── Available data

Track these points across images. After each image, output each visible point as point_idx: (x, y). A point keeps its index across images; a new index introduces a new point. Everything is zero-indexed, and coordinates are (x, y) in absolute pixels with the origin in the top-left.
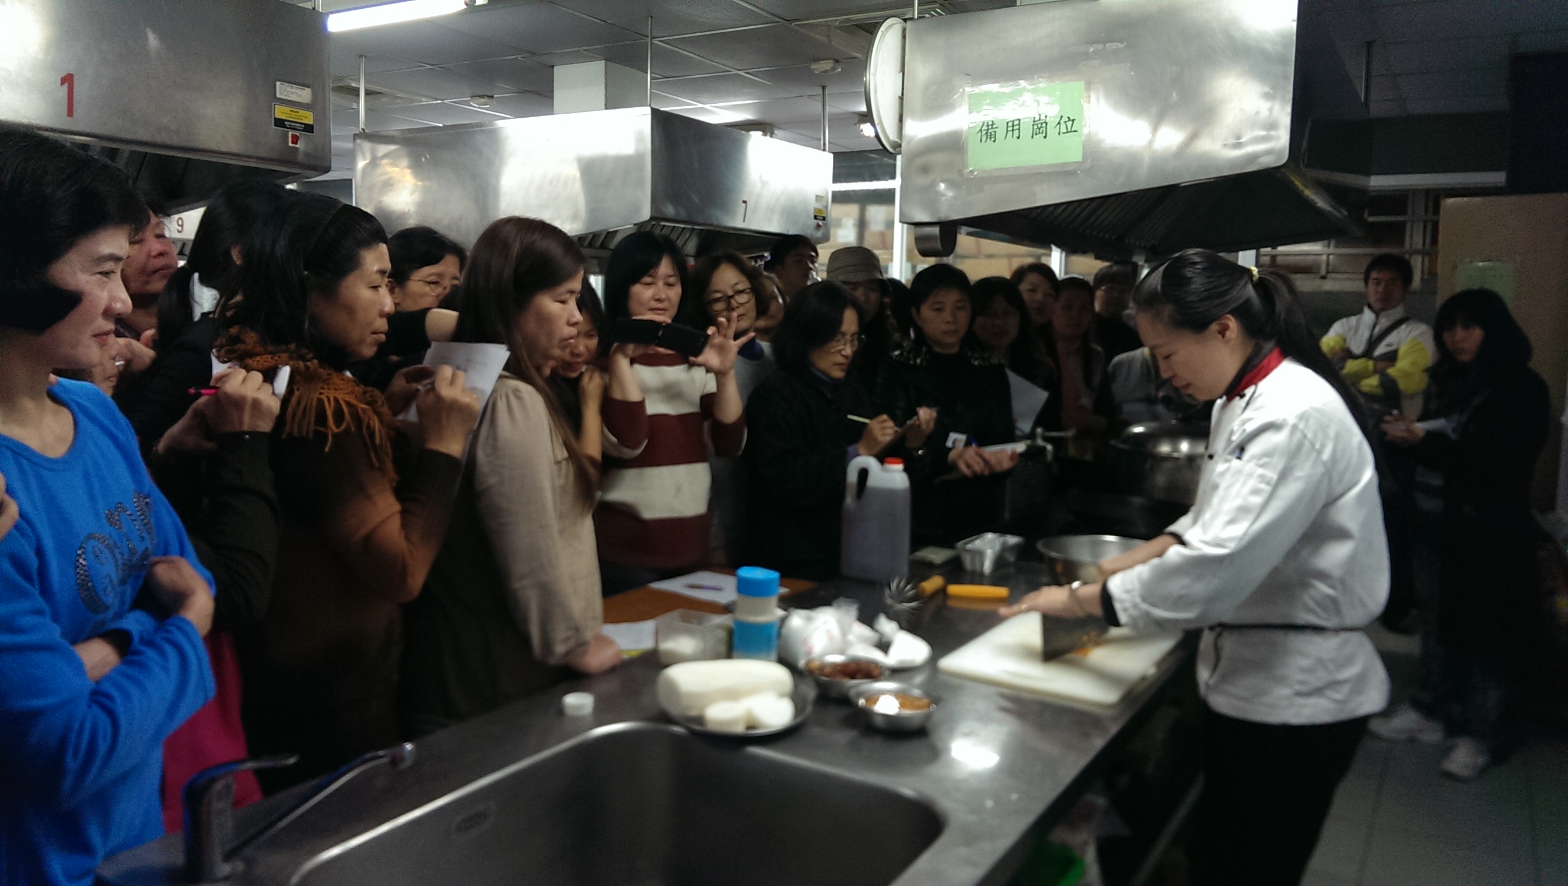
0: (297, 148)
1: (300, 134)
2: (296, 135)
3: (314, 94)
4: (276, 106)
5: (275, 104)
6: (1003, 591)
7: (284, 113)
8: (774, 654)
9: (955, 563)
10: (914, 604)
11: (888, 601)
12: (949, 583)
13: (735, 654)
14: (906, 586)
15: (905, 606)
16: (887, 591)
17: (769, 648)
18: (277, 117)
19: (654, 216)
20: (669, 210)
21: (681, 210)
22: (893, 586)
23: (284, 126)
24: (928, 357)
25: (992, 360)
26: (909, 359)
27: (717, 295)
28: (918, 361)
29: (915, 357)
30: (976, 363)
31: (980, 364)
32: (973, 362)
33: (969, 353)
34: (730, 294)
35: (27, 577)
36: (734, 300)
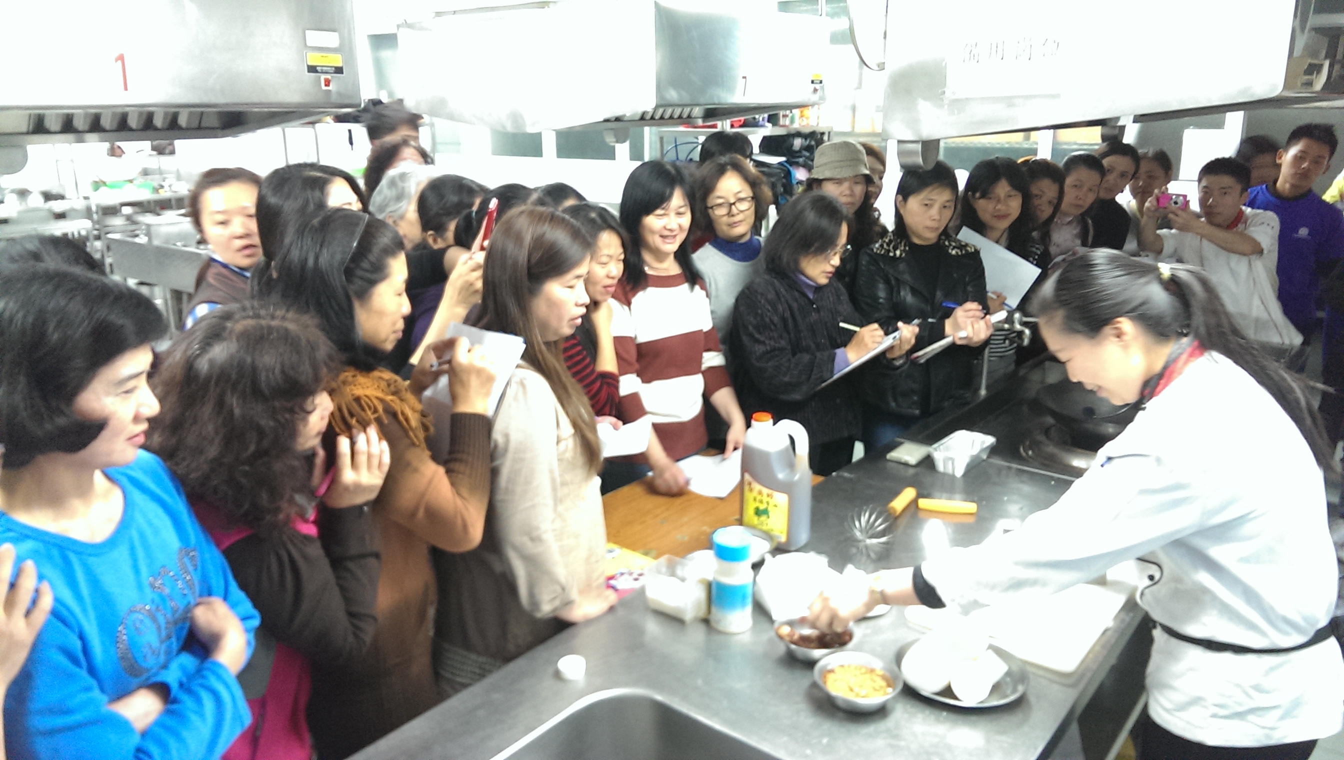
0: (330, 91)
1: (332, 77)
2: (328, 79)
3: (341, 38)
4: (307, 54)
6: (972, 507)
7: (315, 59)
8: (749, 608)
9: (928, 462)
10: (884, 539)
11: (858, 534)
12: (920, 495)
13: (714, 609)
14: (875, 521)
15: (875, 541)
16: (857, 524)
17: (743, 605)
18: (310, 64)
19: (659, 103)
20: (673, 95)
21: (684, 93)
22: (864, 520)
23: (317, 72)
24: (907, 248)
25: (969, 249)
26: (889, 251)
27: (720, 201)
28: (898, 253)
29: (895, 249)
30: (954, 252)
31: (957, 253)
32: (950, 251)
33: (947, 243)
34: (732, 201)
35: (75, 661)
36: (736, 207)
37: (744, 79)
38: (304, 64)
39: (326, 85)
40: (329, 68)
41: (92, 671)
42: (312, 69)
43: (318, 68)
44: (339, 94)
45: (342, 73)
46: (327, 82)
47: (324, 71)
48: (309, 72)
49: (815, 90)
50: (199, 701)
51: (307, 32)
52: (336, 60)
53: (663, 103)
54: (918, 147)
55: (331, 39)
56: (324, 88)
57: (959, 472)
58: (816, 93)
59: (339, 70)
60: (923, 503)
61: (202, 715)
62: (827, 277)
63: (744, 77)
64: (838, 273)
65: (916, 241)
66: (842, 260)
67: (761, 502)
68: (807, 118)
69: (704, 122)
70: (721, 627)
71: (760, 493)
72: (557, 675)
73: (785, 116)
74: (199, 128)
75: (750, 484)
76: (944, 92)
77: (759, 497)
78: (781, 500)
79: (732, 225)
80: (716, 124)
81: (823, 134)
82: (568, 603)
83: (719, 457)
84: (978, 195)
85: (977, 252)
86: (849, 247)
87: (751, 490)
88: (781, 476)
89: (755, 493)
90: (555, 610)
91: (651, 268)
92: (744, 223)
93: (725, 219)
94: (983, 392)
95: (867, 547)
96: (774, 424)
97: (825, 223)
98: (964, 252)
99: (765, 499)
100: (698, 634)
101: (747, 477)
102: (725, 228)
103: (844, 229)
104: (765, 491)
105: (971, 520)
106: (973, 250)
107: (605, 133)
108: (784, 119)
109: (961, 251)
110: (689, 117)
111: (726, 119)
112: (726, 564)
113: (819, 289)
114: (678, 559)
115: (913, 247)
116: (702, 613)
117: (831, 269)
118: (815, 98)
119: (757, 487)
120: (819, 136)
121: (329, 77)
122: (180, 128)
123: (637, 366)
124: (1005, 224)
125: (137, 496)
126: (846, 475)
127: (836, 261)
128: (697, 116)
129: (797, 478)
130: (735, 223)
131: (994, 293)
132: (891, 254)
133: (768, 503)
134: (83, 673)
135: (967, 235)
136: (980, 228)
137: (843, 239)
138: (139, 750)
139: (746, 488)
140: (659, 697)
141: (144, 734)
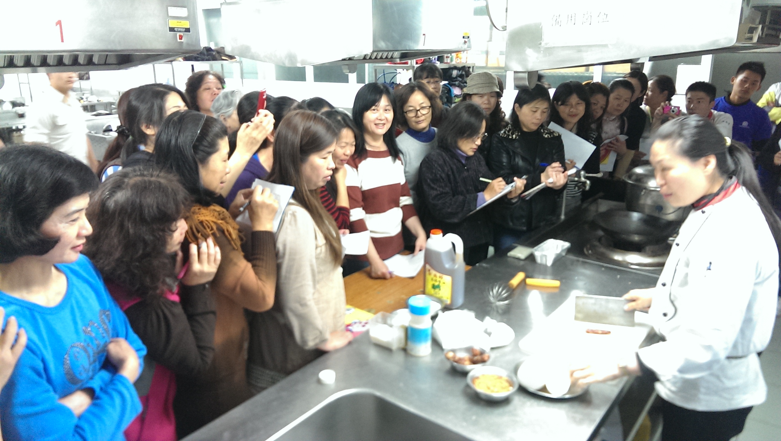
0: (182, 42)
1: (183, 34)
2: (181, 35)
3: (189, 11)
4: (169, 20)
5: (168, 20)
6: (557, 283)
7: (173, 24)
8: (429, 343)
9: (531, 258)
10: (506, 302)
11: (492, 299)
12: (527, 277)
13: (409, 343)
14: (502, 291)
15: (502, 303)
16: (491, 293)
17: (426, 340)
18: (170, 26)
19: (375, 50)
20: (382, 45)
21: (389, 44)
22: (495, 291)
23: (175, 31)
24: (519, 134)
25: (555, 134)
26: (509, 135)
27: (411, 108)
28: (514, 136)
29: (513, 134)
30: (546, 136)
31: (548, 136)
32: (544, 135)
33: (542, 131)
34: (418, 109)
35: (39, 374)
36: (420, 112)
37: (424, 36)
38: (167, 26)
39: (180, 39)
40: (182, 29)
41: (49, 380)
42: (172, 29)
43: (175, 29)
44: (188, 44)
45: (190, 32)
46: (181, 37)
47: (179, 31)
48: (170, 31)
49: (465, 42)
50: (111, 398)
51: (169, 8)
52: (186, 24)
53: (376, 49)
54: (526, 75)
55: (183, 12)
56: (179, 40)
57: (549, 263)
58: (466, 44)
59: (187, 30)
60: (529, 281)
61: (113, 406)
62: (473, 151)
63: (424, 35)
64: (480, 149)
65: (525, 130)
66: (482, 141)
67: (436, 281)
68: (460, 59)
69: (400, 61)
70: (413, 353)
71: (435, 276)
72: (319, 381)
73: (447, 57)
74: (105, 64)
75: (429, 270)
76: (541, 43)
77: (434, 278)
78: (447, 280)
79: (418, 123)
80: (408, 62)
81: (469, 67)
82: (324, 341)
83: (411, 256)
84: (560, 103)
85: (559, 136)
86: (486, 134)
87: (430, 274)
88: (447, 266)
89: (432, 276)
90: (316, 345)
91: (371, 146)
92: (425, 121)
93: (414, 119)
94: (563, 217)
95: (497, 307)
96: (443, 236)
97: (473, 120)
98: (552, 136)
99: (438, 279)
100: (400, 357)
101: (428, 267)
102: (414, 124)
103: (484, 124)
104: (438, 275)
105: (557, 291)
106: (557, 135)
107: (343, 67)
108: (447, 59)
109: (551, 136)
110: (392, 57)
111: (413, 59)
112: (416, 317)
113: (468, 158)
114: (388, 314)
115: (524, 134)
116: (402, 345)
117: (475, 147)
118: (465, 46)
119: (433, 272)
120: (467, 69)
121: (182, 34)
122: (94, 64)
123: (362, 203)
124: (576, 120)
125: (74, 279)
126: (484, 265)
127: (479, 142)
128: (396, 57)
129: (456, 267)
130: (420, 121)
131: (569, 160)
132: (510, 137)
133: (440, 282)
134: (44, 382)
135: (553, 126)
136: (561, 122)
137: (483, 130)
138: (77, 426)
139: (427, 273)
140: (378, 394)
141: (80, 417)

────

● Task goal: Update the entries starting at the line that contains "37: (744, 79)" and stopping after the line that contains "55: (331, 39)", changing "(815, 90)" to "(815, 92)" and keeping everything else the same. Write out only those lines.

● Problem solution:
37: (744, 79)
38: (304, 64)
39: (326, 85)
40: (329, 68)
41: (92, 671)
42: (312, 69)
43: (318, 68)
44: (339, 94)
45: (342, 73)
46: (327, 82)
47: (324, 71)
48: (309, 72)
49: (815, 92)
50: (199, 701)
51: (307, 32)
52: (336, 60)
53: (663, 103)
54: (918, 147)
55: (331, 39)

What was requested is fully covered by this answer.